Também no Sul, o Castelo foi citado pelo zagueiro Márcio Leandro, mas os dirigentes do clube não foram encontrados para dar suas versões do caso.

No Norte, o presidente do São Mateus, Celso Gomes, admitiu que nem todos os jogadores do clube fizeram exames cardíacos no Capixabão 2014, mas que já tomou as mediadas necessária para que o erro não aconteça em 2015.

03 RIO BRANCO E SERRA: EXCEÇÕES

Entre os mais de 20 jogadores e ex-jogadores entrevistados para esta reportagem, apenas dois clubes capixabas foram apontados como rigorosos no controle dos exames cardíacos dos jogadores: Rio Branco e Serra.

- Para atuar no Rio Branco, o jogador é obrigado a fazer eletrocardiograma, exame de sangue e raio-x de tórax. Só vão parar de liberar atletas sem exames básicos por aqui quando um jogador morrer dentro de campo - declarou o ortopedista José Carlos Gomes, responsável por assinar os atestados médicos do time alvinegro.

Já no Serra, que em 2014 jogou a Série B do Capixabão, os exames são comandados pelo médico e presidente Carlos Henrique Cândido.

- Exijo laudo de cardiologista até de jogador amador que vem fazer testes no time profissional.

 

04 MÉDICOS ALERTAM

Especialista em Medicina do Esporte e diretor da Sociedade Brasileira de Medicina do Exercício e do Esporte, Ricardo Munir Nahas destaca a mudança de comportamento dos clubes paulistas após a trágica morte do zagueiro capixaba Serginho, do São Caetano, há exatamente 10 anos.

- Senti uma mudança grande em São Paulo. Os clubes se aparelharam, estão com médicos do esportes e fisiologistas nas equipes. Os dirigentes entenderam que é muito melhor gastar um pouco mais, fazer os exames e ter um atleta saudável - concluiu.

O diretor ainda alerta para os exames básicos recomendados pela Sociedade Brasileira de Medicina do Exercício e do Esporte.

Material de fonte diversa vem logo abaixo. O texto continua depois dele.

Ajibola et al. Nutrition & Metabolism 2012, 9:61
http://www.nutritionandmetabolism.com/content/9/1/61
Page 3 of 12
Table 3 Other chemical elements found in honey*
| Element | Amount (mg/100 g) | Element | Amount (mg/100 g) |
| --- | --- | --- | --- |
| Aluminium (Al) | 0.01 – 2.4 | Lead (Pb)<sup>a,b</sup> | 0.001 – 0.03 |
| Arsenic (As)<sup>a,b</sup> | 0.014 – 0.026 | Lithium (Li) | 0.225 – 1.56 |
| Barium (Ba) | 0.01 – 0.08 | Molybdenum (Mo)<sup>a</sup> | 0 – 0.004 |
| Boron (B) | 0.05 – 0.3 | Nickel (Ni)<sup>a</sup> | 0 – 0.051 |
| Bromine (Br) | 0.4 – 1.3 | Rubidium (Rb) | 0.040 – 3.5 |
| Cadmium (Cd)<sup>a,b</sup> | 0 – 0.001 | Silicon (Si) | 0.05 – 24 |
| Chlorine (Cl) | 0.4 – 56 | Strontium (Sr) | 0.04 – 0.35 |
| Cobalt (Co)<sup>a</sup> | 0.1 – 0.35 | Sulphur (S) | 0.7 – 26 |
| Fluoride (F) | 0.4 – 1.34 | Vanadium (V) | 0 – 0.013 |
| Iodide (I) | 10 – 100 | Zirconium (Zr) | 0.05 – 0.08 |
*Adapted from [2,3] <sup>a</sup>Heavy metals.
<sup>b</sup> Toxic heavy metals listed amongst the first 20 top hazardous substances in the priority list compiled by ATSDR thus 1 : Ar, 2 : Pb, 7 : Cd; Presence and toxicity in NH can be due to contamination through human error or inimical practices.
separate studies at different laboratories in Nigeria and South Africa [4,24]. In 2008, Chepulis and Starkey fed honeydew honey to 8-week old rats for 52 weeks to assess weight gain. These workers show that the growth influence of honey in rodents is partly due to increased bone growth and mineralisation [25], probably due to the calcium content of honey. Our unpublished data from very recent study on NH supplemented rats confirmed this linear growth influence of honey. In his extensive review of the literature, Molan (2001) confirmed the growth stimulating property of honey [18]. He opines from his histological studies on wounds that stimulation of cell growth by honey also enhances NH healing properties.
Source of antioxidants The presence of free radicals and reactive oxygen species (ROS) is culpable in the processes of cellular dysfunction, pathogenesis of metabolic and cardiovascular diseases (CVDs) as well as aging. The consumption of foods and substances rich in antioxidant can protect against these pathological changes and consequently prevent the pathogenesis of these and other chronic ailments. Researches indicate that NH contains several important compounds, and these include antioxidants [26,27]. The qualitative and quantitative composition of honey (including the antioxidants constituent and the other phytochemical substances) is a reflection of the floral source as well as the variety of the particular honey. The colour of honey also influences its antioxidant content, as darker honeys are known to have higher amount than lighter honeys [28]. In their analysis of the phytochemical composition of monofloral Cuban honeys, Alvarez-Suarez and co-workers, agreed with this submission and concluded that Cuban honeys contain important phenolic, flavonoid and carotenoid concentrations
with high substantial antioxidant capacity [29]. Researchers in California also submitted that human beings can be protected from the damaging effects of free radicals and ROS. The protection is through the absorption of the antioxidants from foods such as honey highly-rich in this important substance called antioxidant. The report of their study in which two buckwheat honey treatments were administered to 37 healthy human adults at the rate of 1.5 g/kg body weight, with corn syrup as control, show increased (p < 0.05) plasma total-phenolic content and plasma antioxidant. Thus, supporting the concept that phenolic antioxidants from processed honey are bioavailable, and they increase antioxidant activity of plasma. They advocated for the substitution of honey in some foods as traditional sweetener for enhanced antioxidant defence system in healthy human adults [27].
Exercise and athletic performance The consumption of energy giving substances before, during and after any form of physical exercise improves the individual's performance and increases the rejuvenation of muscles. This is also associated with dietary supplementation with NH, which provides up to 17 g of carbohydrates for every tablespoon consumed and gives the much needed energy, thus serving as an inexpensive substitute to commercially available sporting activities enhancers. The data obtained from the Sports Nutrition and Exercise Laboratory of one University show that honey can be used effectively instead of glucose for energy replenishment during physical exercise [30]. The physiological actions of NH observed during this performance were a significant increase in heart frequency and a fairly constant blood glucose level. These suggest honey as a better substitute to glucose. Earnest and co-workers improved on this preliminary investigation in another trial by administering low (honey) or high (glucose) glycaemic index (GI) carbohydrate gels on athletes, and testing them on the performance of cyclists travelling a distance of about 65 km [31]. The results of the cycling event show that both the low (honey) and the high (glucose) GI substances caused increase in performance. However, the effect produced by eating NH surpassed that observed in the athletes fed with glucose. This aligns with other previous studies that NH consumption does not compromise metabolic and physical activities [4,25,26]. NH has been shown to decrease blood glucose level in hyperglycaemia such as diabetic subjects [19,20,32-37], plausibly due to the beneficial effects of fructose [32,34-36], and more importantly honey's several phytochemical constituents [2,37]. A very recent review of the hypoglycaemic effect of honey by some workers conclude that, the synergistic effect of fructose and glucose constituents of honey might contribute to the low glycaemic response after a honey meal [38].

- Recomendamos exames de sangue, fezes e também um teste ergométrico, de esforço, para saber como o coração do atleta vai reagir sob esforço. É essencial conhecer a saúde do atleta. Quem não faz o exame entra em campo correndo um risco maior - garantiu.

Médicos criticam postura

O cardiologista Roberto Barbosa condena a postura dos clubes.

- É inadmissível um profissional atuar sem uma rigorosa avaliação clínica de pré-participação. Para o coração, deveriam fazer, no mínimo, eletrocardiograma.

Secretário do Conselho Regional de Medicina do Espírito Santo, o pediatra Celso Murad também repudia o aval médico para atletas sem exames básicos.

- É antiético. Se algo acontecer ao jogador, a responsabilidade é do médico, que pode até ter o registro cassado.